Mr Pinchao was one of about 60 hostages held by the Farc for a possible prisoner exchange with the government.
"I hope it's not my fault that the others face difficulties now," Mr Pinchao told reporters at a news conference in Bogota.
Farc is Colombia's largest rebel group with about 16,000 fighters
He said he had been waiting for an opportunity to escape for eight-and-a-half years and when his captors finally let down their guard he seized the chance.
He told how he walked, swam and crawled through the Amazon jungle in the eastern province of Vaupes for days before he stumbled on the army patrol.
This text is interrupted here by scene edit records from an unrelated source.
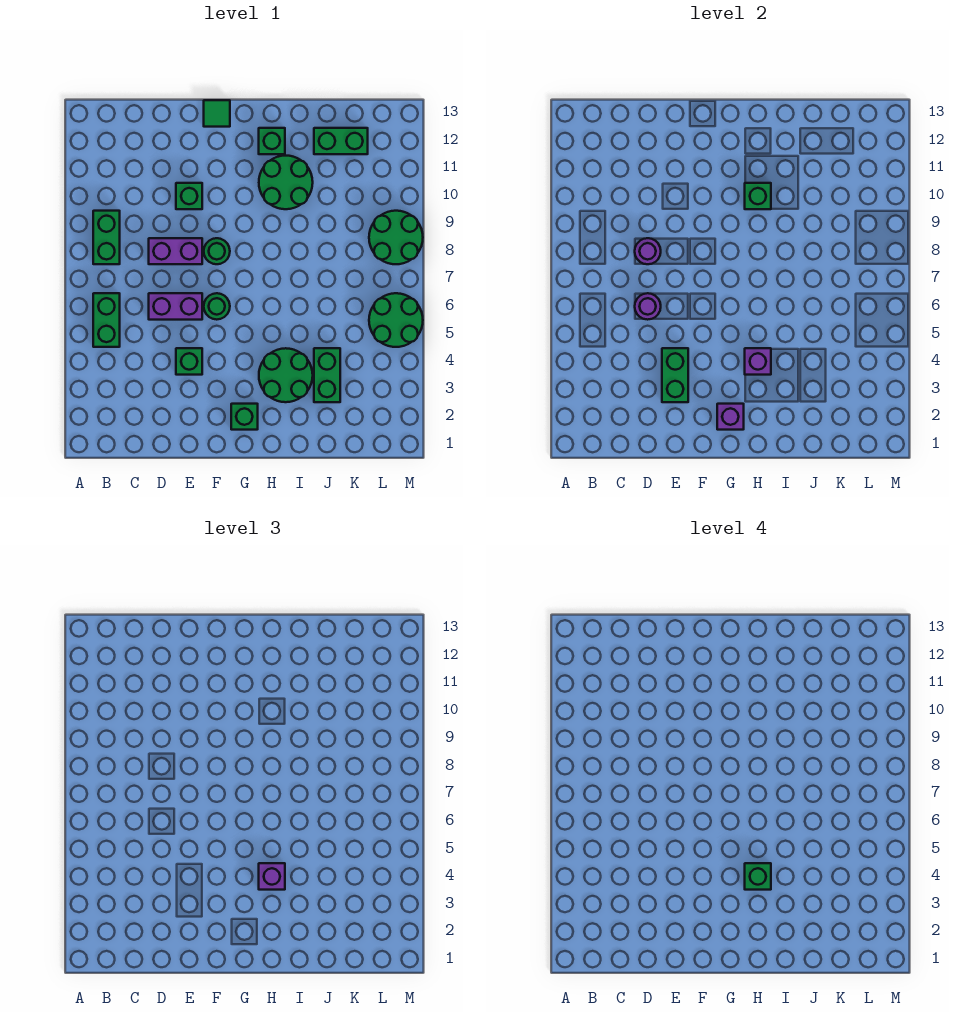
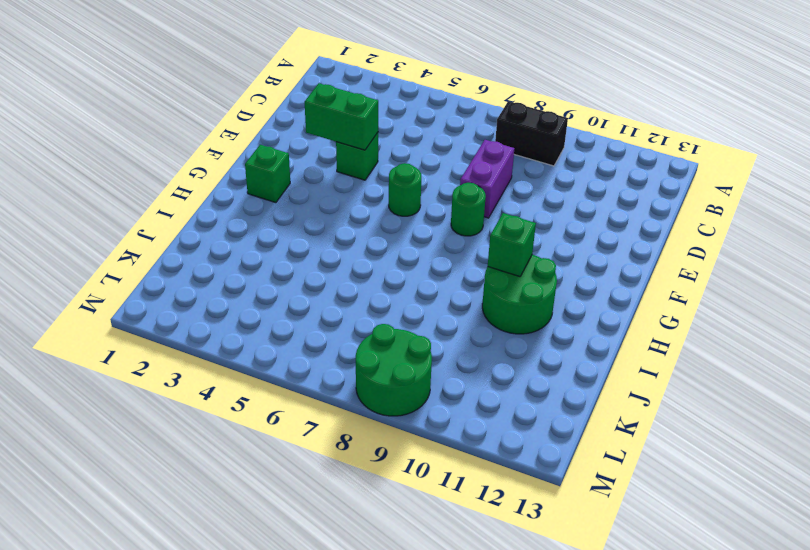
black brick B8:B9 level 1 -> green brick B8:B9 level 1
none -> green brick B5:B6 level 1
none -> purple brick D6:E6 level 1
none -> green brick E10 level 1

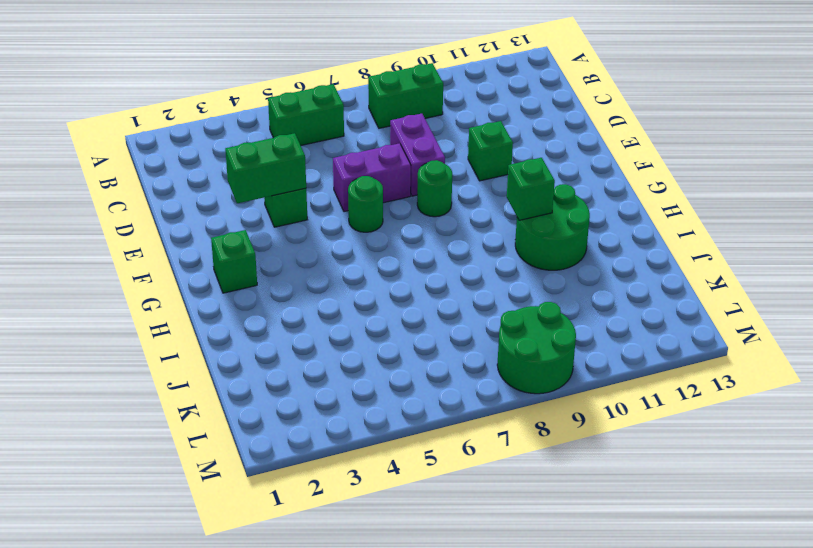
purple brick E6:E7 level 1 -> purple brick D6:E6 level 1
none -> green tile F13 level 1
none -> green round brick H3:I4 level 1
none -> green brick H12 level 1

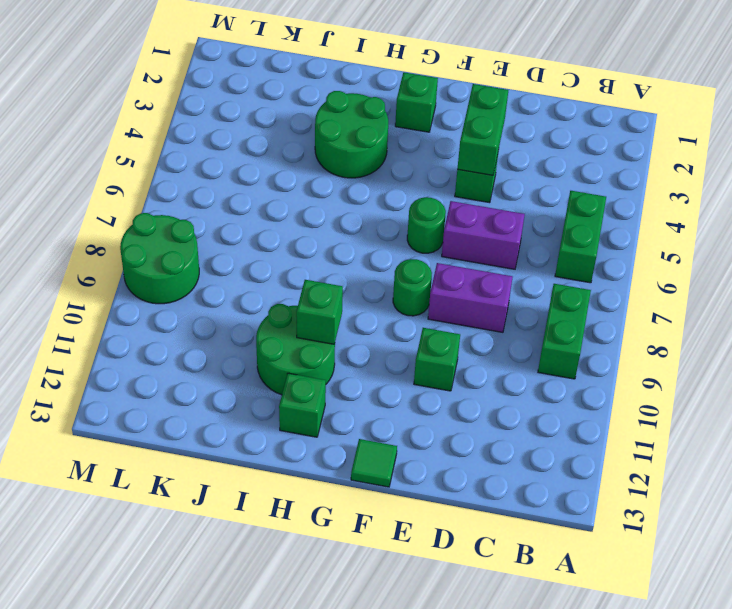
none -> green brick J3:J4 level 1
none -> green brick J12:K12 level 1
none -> green round brick L5:M6 level 1

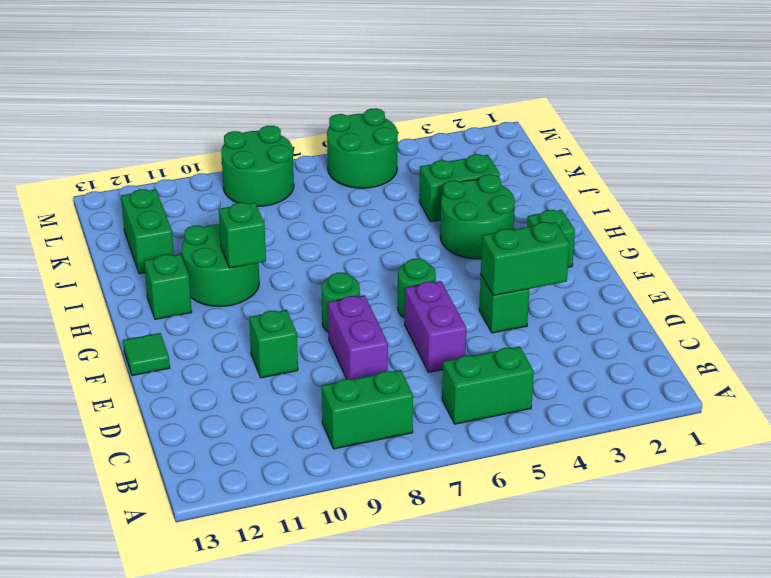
none -> purple round brick D6 level 2
none -> purple round brick D8 level 2
none -> purple brick G2 level 2

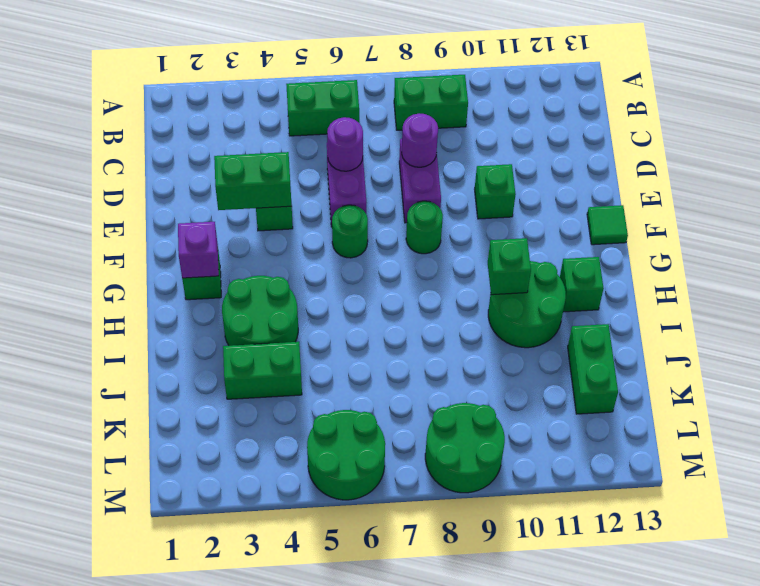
none -> purple brick H4 level 2
none -> purple brick H4 level 3
none -> green brick H4 level 4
Mr Pinchao was seized by the Farc - the Revolutionary Armed Forces of Colombia - when the rebels attacked the town of Mitu in 1998.
Describing his time in captivity, Mr Pinchao said that the Farc "were moving us from one camp to another every few months".
He said that he was held with the three US nationals and Ms Betancourt.
"The last time I saw them was 28 April," he said.
Ms Betancourt, who has dual Colombian-French nationality, was seized in February 2002 while campaigning for president in southern Colombia.
The three Americans were captured in February 2003 after their plane came down during a surveillance mission in the south of the country.
The Farc have said they will not release some 60 hostages they hold until hundreds of their comrades held in Colombia's prisons are freed
The government has said it is prepared to release guerrillas, but wants the rebels to follow suit.
Farc rebels insist they are ready to negotiate so long as a demilitarised zone is given to them as a venue for peace talks, something President Alvaro Uribe has ruled out, the BBC's Jeremy McDermott in Colombia says.
Farc, the country's largest rebel group, has been fighting the government for more than four decades.